望見がアタシの方を見てくる。援護を求めているのを理解し、「ほら、行くよ。」と水見を軽く引き剥がして列に並ぶ。水見がブーブー文句を言うが無視。望見が近くのポップコーン屋に向かって歩いているのが見えた。…水見は「…のぞみんのビビり。ユウユウの人でなし。」と口を尖らせた後、スマホでSNSを巡回し始めた。アタシもスマホを取り出すと、待ち受けの射手座が目に入る。射手座…望見も射手座だ。
『望見家』星野望見は冒険が嫌いで、望見が好き。小中高、いつでもどこでも、遠くから眺めてる。冒険しないで、遠くから眺めてばかりの『望見家』。別に人見知りって訳じゃないのが不思議。赤の他人とも普通に話せる。高校から知り合った水見と仲良くなってるのが何よりの証拠だろう。そうだとしても、冒険を嫌っているのはどうかと思う。望見は牛丼屋で毎度牛丼並を頼むぐらい冒険を嫌っている。逆に、水見は冒険が好きなタイプ。寿司屋のサイドメニューだけで腹を満たすぐらい冒険が好きなタイプ。
「次、ウチらの番!」
水見が興奮してアタシの服の袖を掴む、引っ張る。適当に返事をした後に、スタッフさんの指示に従って最前列のシートに座る。少ししてブザーが鳴った後、ジェットコースターは動き出した。動いた瞬間から、水見は「怖いな~。」と笑みを浮かべている。少しずつ少しずつ上昇していき…前にレールが見えなくなった瞬間周囲の人々の絶叫と共にジェットコースターは急加速し落ちていく。水見も楽しそうに絶叫しており、アタシもつられて絶叫する。速度が緩むと、遠い地面のベンチに望見を見つけた。望見はこっちには気付いていないようで、ポップコーンを三つ抱えたままジェットコースターを見ている。安全バーで塞がった手をどうにか振ってみたが、望見は気付かない。望見はアタシ達の事を探しているのか、それともジェットコースターに乗れるか考えてるのか…。そうこう考えている内に、ジェットコースターは速度を上げ、望見は見えなくなった。
「いや、チョー楽しかった~!」
「良かったね。

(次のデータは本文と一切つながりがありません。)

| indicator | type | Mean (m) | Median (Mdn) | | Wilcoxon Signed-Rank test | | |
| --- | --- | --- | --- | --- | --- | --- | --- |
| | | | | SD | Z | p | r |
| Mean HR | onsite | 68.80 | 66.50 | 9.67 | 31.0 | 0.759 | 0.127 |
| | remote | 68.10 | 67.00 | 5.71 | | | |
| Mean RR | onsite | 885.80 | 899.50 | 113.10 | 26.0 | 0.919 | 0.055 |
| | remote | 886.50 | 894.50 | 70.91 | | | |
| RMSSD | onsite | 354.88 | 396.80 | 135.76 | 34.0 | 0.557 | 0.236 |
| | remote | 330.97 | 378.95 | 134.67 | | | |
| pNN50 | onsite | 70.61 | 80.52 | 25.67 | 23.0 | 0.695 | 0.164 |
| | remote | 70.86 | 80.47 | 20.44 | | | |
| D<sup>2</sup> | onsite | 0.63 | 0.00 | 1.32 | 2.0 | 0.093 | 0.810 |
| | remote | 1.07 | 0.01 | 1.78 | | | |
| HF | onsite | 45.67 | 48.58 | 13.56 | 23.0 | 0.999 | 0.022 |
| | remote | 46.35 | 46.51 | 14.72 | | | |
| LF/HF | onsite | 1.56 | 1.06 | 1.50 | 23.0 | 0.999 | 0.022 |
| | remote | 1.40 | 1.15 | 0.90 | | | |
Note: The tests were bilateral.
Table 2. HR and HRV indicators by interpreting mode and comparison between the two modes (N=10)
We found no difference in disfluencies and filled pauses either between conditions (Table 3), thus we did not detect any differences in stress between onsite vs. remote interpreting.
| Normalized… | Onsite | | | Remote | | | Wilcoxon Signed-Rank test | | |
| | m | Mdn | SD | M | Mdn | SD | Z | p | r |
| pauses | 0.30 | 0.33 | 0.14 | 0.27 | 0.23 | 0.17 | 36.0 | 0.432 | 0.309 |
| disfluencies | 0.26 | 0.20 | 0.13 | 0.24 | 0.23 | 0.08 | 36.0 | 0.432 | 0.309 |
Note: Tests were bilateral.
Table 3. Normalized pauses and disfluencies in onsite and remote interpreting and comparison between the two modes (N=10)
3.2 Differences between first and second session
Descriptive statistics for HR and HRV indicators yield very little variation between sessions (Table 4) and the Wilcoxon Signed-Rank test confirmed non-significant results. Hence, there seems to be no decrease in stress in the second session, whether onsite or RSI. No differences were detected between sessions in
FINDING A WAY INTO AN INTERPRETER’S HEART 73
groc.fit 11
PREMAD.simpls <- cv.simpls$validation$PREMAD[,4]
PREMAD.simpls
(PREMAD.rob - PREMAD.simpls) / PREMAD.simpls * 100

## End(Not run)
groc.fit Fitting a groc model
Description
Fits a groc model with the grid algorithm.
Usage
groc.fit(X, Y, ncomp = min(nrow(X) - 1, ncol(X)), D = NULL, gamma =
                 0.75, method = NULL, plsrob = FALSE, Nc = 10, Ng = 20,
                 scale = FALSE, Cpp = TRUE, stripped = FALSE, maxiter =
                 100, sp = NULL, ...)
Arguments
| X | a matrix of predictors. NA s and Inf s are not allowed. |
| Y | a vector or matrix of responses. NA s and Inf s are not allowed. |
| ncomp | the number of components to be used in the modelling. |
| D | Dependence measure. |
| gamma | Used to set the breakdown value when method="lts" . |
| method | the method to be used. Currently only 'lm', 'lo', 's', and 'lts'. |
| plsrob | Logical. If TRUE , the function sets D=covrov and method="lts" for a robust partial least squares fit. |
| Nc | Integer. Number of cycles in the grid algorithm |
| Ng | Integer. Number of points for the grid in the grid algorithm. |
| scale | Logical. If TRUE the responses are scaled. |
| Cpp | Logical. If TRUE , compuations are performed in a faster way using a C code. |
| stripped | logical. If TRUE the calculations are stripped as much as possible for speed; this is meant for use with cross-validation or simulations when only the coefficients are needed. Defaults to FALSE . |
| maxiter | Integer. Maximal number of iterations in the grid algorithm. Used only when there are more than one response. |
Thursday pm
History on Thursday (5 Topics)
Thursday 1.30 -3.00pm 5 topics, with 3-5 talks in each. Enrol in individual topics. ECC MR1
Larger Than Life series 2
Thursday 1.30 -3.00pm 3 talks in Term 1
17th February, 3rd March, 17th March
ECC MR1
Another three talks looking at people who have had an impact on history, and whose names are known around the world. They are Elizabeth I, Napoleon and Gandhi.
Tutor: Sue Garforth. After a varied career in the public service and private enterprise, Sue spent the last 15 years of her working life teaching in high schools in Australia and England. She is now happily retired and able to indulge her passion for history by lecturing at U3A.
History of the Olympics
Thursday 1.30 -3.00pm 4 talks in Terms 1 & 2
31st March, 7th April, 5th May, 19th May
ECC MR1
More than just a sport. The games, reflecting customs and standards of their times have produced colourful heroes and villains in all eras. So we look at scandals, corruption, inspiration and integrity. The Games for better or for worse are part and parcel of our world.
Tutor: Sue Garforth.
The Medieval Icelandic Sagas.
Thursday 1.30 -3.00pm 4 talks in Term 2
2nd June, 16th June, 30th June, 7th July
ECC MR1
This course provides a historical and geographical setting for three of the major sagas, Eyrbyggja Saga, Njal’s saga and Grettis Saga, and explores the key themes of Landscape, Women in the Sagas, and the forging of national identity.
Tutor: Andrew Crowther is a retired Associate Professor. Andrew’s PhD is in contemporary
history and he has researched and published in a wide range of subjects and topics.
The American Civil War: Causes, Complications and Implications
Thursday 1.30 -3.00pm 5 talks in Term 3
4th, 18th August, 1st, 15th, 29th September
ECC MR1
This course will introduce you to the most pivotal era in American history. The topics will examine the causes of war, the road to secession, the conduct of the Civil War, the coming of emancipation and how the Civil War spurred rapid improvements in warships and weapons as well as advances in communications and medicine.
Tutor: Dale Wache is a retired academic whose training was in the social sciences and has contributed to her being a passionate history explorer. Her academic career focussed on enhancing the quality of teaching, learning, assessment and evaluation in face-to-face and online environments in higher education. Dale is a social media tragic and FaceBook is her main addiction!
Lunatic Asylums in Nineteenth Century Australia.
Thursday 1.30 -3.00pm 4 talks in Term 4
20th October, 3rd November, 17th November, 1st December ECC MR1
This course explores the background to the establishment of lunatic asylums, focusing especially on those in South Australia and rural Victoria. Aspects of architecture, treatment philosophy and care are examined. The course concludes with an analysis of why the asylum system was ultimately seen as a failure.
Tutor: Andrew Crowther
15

」
ジェットコースターから降りて、アタシ達は望見の下に戻った。水見は「あのインフルエンサーの言ってた通り、景色も綺麗だったし…」と、ジェットコースターの楽しかった点を次々と挙げていく。あんまり見てなかったけど…綺麗だったんだ。
「のぞみんも乗れば良かったのにー。」
「…そうだねー、私も乗りたかったかも。」
望見がそう言うと、水見は「じゃあ、一緒に乗らない?ウチは二回目でも楽しめるから!」と提案する。さっきと同じやり取りだ。望見が「乗りたいかも」「やりたいかも」なんて言って、水見が誘って、結局乗らない。今やらないのに、何時やるのか?それは「やりたい事」が「冒険」じゃなくなった時?…そんな時がいつ来るのか?
「うん、乗ろっかな。」
「…おろ?珍しいね?」
「……は?」思わず口から零れた。望見が?今?…おかしい。『望見家』が、冒険するって事?…望見はアタシの零れた言葉に首をかしげている。首をかしげたいのはコッチの方だってのに。
「友見、どうかした?」
「どしたんどしたん?…あ、先にトイレ行きたい?」
水見が固まったアタシの顔を覗き込んできて、検討違いの事を心配してきた。
「いや、別にそんなんじゃ…あー…いや、そうかも。ちょっとトイレ行きたい。…二人で乗ってて良いよ。」
「えー?今度はユウユウが?いいよ、待ってるから。」
「あー…ほら、ちょっと、大きい方だから。」
「分かった。水見ちゃん、二人で行こ?」
望見の説得によって、水見はまたブーブー文句を垂れながらもジェットコースターの列に並んでいった。アタシはトイレに行くフリだけして、トイレの近くの自販機で自分にコーラ、望見に緑茶、水見には…この前飲んでた黄色い謎ジュース。…二人に付いて行かなかったのは、望見が急にいつもと違う事をしたから、望見の様子を見たくなった。多分、そう。…ベンチに戻って、ジェットコースターを見ると、運良くすぐに二人を見つけられた。ジェットコースターが出発した直後で、少しずつ上昇している。…ホントに乗ってる。なんか、新鮮だ。どうにも落ち着かない。なんで急に望見は冒険し出した?水見に申し訳なくなった?フリーフォールも水見は十分ぐらい説得しようとしてたし、流石に乗ろうと思った?それならあり得る。望見、優しいし、多分そうだ。…アタシは手を振ってみたが、二人は気付いていない。…今になって、水見の言っていた景色を見たいと思えてきた。ジェットコースターから聞こえる絶叫の中に、二人の絶叫が混じっていると思うと、疎外感を感じる。アタシも乗ったのに、アタシだけ景色を知らない…。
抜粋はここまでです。